Numerosi mezzi e uomini della Polizia di Stato di Pompei a Palazzo de Fusco sono arrivati per notificare la misura cautelare di sospensione dall'esercizio del pubblico ufficio ad otto dipendenti del Comune. Il provvedimento conclude un’indagine partita due anni fa (aprile 2015) sotto la regia della Procura di Torre Annunziata. Alla fine l’ordinanza del Gip ha disposto la sospensione dal pubblico ufficio. Le indagini erano state avviate su 45 registrazioni. Hanno riguardato in tutto 27 dipendenti ma solo 8 di essi sono stati sospesi da 1 a 3 mesi. I reati contestati ai 27 soggetti (per altri 19 è stato notificato un avviso di conclusione delle indagini preliminari) riguardano la truffa aggravata ai danni dello Stato e falsa attestazione di servizio presso il Comune di Pompei con espedienti truffaldini. L’attività investigativa si è mossa dai rilievi di due dei sei apparecchi marca-tempo dell’Ente, con servizi di pedinamento ed osservazione del comportamento dei dipendenti “infedeli”. Il quadro che è sortito dall’osservazione è deprimente e “sporca” l’immagine di Pompei. Testimonia l’abitudine, quasi generalizzata, di evadere le regole di correttezza sugli orari di servizio.

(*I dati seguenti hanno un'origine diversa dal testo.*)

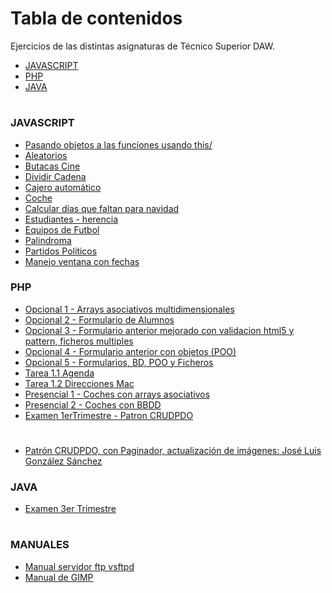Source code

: # Tabla de contenidos
Ejercicios de las distintas asignaturas de Técnico Superior DAW.
* [JAVASCRIPT](#JAVASCRIPT)
* [PHP](#PHP)
* [JAVA](#JAVA)
#

### JAVASCRIPT
* [Pasando objetos a las funciones usando this/](https://github.com/erabasco/javascript/blob/master/Pasando%20objetos%20a%20las%20funciones%20usando%20this/README.md)
* [Aleatorios](https://github.com/erabasco/javascript/tree/master/aleatorios)
* [Butacas Cine](https://github.com/erabasco/javascript/tree/master/butacas)
* [Dividir Cadena](https://github.com/erabasco/javascript/tree/master/cadena_mitad)
* [Cajero automático](https://github.com/erabasco/javascript/tree/master/cajero)
* [Coche](https://github.com/erabasco/javascript/tree/master/coches)
* [Calcular días que faltan para navidad](https://github.com/erabasco/javascript/tree/master/dias_navidad)
* [Estudiantes - herencia](https://github.com/erabasco/javascript/tree/master/estudiantes_herencia_classes)
* [Equipos de Futbol](https://github.com/erabasco/javascript/tree/master/examen_equipos_futbol)
* [Palindroma](https://github.com/erabasco/javascript/tree/master/palindroma)
* [Partidos Políticos](https://github.com/erabasco/javascript/tree/master/partidos_politicos)
* [Manejo ventana con fechas](https://github.com/erabasco/javascript/tree/master/ventana_fechas)


### PHP
* [Opcional 1 - Arrays asociativos multidimensionales](https://github.com/erabasco/php/tree/master/Opcional%201%20-%20Arrays%20asociativos%20multidimensionales)
* [Opcional 2 - Formulario de Alumnos](https://github.com/erabasco/php/tree/maste/Opcional%202%20-%20Formulario%20de%20Alumnos)
* [Opcional 3 - Formulario anterior mejorado con validacion html5 y pattern, ficheros multiples](https://github.com/erabasco/php/tree/master/Opcional%203%20-%20Formulario%20anterior%20mejorado%20con%20validacion%20html5%20y%20pattern%2C%20ficheros%20multiples)
* [Opcional 4 - Formulario anterior con objetos (POO)](https://github.com/erabasco/php/tree/master/Opcional%204%20-%20Formulario%20anterior%20con%20objetos%20(POO))
* [Opcional 5 - Formularios, BD, POO y Ficheros](https://github.com/erabasco/php/tree/master/Opcional%2005%20-%20Formularios%2C%20BD%2C%20POO%20y%20Ficheros)
* [Tarea 1.1 Agenda](https://github.com/erabasco/php/tree/master/Tarea_1_2)
* [Tarea 1.2 Direcciones Mac](https://github.com/erabasco/php/tree/master/Tareas_1_3)
* [Presencial 1 - Coches con arrays asociativos](https://github.com/erabasco/php/tree/master/Presencial%201%20-%20Coches%20con%20arrays%20asociativos)
* [Presencial 2 - Coches con BBDD](https://github.com/erabasco/php/tree/master/Presencial%202%20-%20Coches%20con%20BBDD)
* [Examen 1erTrimestre - Patron CRUDPDO](https://github.com/erabasco/php/tree/master/Examen%201erTrimestre%20-%20Patron%20CRUDPDO)
#
* [Patrón CRUDPDO, con Paginador, actualización de imágenes: José Luis González Sánchez](https://github.com/erabasco/php/tree/master/Model%20crudpdo%20Jose%20Luis)

### JAVA
* [Examen 3er Trimestre](https://github.com/erabasco/java/tree/master/Examen)

#
### MANUALES
* [Manual servidor ftp vsftpd](https://www.redeszone.net/gnu-linux/proftpd/)
* [Manual de GIMP](http://www.ite.educacion.es/formacion/enred/materiales_en_pruebas_2011/gimp_noviembre_11/indice.htm)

La «non trascurabile casistica», come ha sootolineato la Procura oplontina, avrebbe potuto coinvolgere responsabilità a livello superiore ma la magistratura si è limitata per questa volta a penalizzare solo gli evasori alle regole di timbratura dei badge e colpevoli di assenza ingiustificata dal servizio. Alcuni di loro, dopo aver introdotto il cartellino nella macchinetta segna orario, disertavano gli impegni di lavoro o arrivavano in ritardo in servizio grazie alla timbratura del collega compiacente. Un andazzo evidentemente favorito (o almeno tollerato) dall’alto, perché se è stato messo in campo un comportamento generalizzato, solo chi non ha occhi non ha potuto vedere. L’attività di pedinamento degli agenti del locale Commissariato, guidato dal vicequestore aggiunto Angelo Lamanna, è durata due anni ed è stata documentata con video e fotografie che hanno provato che alcuni indagati, mentre risultavano presenti (e quindi regolarmente pagati a fine mese con i soldi dei concittadini) erano invece “impegnati” negli acquisti, sedute al bar o rientri in famiglia.
Gli agenti del Commissariato di Pompei hanno ritirato la documentazione di calcolo della retribuzione degli indagati, eventualmente per penalizzarli sulle prestazioni omesse considerato che hanno intascato soldi che - non essendo al lavoro durante l'orario di servizio - non hanno guadagnato.
In conclusione, i provvedimenti disciplinari anche se sono stati severi, non hanno penalizzato eccessivamente i dipendenti comunali colpiti perché le indagini non hanno fatto scoprire “secondi lavori” svolti durante l’orario di servizio al Comune di Pompei. Al contrario, preoccupa l’opinione pubblica la conclusione dell’indagine della magistratura che ha stigmatizzato «il diffuso e sistematico modus agenti dei dipendenti del Comune di Pompei che, con modalità diverse, si sono resi responsabili, durante il servizio, di condotte contrarie ai doveri del servizio pubblico».
Questi i dipendenti colpiti dal provvedimento di sospensione: 1. Roberto Barbato (3 mesi); 2. Maria Iannuale (due mesi); 3. Rita Iovene (due mesi); 4. Giuseppe Izzo (1 mese); 5. Isabella Lanziere (3 mesi); 6. Dalila Maio (3 mesi); 7. Giuseppe Vangone (2 mesi); 8. Luigi Vollaro (2 mesi).